Extracted entries Block Start

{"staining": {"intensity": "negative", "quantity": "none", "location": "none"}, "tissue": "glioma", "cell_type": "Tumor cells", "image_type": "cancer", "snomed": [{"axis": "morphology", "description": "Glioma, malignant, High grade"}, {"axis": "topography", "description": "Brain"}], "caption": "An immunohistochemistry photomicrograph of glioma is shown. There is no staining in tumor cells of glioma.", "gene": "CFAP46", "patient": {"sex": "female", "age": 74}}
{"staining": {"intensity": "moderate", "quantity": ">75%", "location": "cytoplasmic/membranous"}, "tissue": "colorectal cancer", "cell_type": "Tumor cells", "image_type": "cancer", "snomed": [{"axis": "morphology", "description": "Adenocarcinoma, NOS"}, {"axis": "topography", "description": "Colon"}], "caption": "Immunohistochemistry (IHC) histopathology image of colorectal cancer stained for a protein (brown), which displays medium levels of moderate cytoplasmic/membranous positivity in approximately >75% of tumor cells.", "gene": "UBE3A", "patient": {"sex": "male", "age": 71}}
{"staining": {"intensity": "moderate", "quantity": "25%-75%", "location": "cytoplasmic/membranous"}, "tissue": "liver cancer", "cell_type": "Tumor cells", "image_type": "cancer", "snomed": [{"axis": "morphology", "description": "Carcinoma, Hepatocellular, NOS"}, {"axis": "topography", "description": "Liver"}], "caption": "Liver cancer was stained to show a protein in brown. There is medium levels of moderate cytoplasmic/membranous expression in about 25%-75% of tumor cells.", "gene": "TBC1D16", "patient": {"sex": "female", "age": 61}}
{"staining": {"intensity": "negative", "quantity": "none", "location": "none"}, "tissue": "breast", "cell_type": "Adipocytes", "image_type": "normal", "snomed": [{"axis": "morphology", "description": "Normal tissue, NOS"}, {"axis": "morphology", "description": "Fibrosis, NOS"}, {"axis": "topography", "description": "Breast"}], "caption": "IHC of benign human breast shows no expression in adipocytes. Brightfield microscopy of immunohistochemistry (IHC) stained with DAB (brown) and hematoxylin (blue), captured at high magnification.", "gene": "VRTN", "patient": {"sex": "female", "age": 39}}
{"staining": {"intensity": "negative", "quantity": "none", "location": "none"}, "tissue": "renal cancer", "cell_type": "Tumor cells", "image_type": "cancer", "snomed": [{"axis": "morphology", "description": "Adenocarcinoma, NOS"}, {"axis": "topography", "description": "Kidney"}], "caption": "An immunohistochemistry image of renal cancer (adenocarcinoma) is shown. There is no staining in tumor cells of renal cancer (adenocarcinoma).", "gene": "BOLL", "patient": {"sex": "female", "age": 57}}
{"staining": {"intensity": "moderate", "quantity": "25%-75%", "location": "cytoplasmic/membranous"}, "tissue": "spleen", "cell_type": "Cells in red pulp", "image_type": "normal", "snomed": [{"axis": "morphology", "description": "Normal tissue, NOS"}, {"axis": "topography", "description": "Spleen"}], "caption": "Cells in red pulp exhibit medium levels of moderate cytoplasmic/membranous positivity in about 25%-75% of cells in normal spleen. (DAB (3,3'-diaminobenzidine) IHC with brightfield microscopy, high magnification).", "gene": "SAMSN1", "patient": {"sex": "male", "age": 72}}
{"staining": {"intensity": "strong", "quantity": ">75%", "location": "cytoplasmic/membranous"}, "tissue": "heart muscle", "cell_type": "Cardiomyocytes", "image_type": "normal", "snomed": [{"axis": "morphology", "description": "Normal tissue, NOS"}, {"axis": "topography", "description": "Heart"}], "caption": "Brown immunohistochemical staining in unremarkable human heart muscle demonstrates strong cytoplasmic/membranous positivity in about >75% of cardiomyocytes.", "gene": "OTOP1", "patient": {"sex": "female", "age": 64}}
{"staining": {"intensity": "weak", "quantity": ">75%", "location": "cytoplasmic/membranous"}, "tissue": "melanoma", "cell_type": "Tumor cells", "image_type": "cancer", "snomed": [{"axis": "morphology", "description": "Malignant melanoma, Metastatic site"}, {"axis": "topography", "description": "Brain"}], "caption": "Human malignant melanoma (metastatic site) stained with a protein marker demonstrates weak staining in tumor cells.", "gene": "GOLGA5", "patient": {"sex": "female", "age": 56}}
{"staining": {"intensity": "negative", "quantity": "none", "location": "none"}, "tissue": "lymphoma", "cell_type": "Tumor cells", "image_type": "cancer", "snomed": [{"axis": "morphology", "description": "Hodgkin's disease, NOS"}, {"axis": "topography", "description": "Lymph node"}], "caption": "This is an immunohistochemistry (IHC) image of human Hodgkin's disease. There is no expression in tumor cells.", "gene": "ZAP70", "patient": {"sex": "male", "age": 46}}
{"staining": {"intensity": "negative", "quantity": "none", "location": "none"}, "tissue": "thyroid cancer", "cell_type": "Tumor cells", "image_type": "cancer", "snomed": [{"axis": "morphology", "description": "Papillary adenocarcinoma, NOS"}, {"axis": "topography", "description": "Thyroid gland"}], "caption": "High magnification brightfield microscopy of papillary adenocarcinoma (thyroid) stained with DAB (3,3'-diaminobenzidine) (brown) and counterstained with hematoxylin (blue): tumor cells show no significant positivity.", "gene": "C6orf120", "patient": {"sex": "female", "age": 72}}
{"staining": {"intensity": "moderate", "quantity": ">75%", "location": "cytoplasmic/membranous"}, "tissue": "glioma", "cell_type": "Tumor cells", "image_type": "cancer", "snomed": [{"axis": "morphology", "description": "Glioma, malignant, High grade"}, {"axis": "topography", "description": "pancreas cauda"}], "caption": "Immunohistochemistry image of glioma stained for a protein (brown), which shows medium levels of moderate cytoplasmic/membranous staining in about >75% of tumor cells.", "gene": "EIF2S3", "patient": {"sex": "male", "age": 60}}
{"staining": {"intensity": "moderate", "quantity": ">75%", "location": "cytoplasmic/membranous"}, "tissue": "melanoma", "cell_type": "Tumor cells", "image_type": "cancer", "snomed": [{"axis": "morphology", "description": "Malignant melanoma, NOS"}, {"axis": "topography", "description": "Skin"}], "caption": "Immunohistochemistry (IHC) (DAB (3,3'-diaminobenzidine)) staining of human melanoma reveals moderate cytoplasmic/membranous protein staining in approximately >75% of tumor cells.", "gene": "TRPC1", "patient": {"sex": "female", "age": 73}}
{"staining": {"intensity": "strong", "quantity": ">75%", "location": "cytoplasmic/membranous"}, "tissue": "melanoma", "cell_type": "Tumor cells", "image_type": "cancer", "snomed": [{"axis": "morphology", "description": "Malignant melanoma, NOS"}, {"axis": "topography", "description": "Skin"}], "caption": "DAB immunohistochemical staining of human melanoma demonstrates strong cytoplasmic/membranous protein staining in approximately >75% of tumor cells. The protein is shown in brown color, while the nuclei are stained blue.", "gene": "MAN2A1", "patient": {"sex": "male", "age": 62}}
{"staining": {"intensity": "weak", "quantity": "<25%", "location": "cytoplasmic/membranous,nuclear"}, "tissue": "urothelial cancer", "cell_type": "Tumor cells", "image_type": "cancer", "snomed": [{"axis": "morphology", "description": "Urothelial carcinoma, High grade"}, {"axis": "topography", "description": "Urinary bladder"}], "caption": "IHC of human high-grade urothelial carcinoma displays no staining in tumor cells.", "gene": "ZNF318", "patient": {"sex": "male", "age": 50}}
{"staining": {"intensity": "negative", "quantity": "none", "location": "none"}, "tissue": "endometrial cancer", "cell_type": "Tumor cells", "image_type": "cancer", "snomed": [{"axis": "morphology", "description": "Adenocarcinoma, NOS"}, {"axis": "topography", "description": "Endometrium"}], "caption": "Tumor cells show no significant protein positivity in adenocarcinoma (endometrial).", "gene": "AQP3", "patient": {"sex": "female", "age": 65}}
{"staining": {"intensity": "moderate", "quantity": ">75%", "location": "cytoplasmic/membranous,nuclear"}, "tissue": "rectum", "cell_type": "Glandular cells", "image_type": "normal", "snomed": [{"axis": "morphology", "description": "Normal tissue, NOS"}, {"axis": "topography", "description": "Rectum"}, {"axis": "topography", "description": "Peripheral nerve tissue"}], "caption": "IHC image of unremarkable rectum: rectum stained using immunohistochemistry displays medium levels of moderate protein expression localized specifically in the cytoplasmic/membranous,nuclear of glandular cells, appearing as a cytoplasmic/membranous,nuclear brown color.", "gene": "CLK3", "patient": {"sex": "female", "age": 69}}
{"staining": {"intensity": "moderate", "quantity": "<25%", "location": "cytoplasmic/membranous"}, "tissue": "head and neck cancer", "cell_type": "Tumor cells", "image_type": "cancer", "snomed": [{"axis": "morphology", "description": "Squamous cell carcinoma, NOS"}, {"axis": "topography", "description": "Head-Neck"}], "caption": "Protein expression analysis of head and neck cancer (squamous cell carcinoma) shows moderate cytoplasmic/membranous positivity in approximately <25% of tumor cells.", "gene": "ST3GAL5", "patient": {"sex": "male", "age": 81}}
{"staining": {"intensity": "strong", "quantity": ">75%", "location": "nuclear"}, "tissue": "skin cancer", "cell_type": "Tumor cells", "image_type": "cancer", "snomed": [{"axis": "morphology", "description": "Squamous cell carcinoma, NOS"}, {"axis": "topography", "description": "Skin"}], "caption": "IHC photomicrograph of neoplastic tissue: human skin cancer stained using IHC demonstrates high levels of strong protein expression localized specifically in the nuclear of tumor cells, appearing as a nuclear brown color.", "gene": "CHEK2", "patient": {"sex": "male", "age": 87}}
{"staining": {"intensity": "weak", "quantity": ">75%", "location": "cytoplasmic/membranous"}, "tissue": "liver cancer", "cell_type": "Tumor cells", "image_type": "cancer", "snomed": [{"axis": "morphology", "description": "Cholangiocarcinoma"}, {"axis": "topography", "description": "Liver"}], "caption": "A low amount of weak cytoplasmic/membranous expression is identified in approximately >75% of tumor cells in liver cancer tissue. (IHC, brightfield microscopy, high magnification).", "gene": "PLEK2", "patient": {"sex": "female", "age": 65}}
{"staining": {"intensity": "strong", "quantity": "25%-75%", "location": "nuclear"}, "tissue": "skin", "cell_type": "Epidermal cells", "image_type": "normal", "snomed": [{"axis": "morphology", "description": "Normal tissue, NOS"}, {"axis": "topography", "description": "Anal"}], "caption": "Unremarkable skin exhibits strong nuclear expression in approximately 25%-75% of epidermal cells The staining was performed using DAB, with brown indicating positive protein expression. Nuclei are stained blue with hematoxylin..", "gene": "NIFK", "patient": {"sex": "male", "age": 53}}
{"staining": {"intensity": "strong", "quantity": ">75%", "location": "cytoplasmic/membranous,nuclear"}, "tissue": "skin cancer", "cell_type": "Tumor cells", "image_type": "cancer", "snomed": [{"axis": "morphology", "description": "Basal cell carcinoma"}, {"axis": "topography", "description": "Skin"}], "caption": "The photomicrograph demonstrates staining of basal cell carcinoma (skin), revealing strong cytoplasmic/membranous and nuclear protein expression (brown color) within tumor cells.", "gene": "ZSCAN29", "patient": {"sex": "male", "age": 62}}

Extracted entries Block End

Problem requirements
Your answer should consist of the lines from the line with "malignant melanoma (metastatic" to the line with "is an immunohistochemistry" above, repeated exactly, both ends included.

Task result
{"staining": {"intensity": "weak", "quantity": ">75%", "location": "cytoplasmic/membranous"}, "tissue": "melanoma", "cell_type": "Tumor cells", "image_type": "cancer", "snomed": [{"axis": "morphology", "description": "Malignant melanoma, Metastatic site"}, {"axis": "topography", "description": "Brain"}], "caption": "Human malignant melanoma (metastatic site) stained with a protein marker demonstrates weak staining in tumor cells.", "gene": "GOLGA5", "patient": {"sex": "female", "age": 56}}
{"staining": {"intensity": "negative", "quantity": "none", "location": "none"}, "tissue": "lymphoma", "cell_type": "Tumor cells", "image_type": "cancer", "snomed": [{"axis": "morphology", "description": "Hodgkin's disease, NOS"}, {"axis": "topography", "description": "Lymph node"}], "caption": "This is an immunohistochemistry (IHC) image of human Hodgkin's disease. There is no expression in tumor cells.", "gene": "ZAP70", "patient": {"sex": "male", "age": 46}}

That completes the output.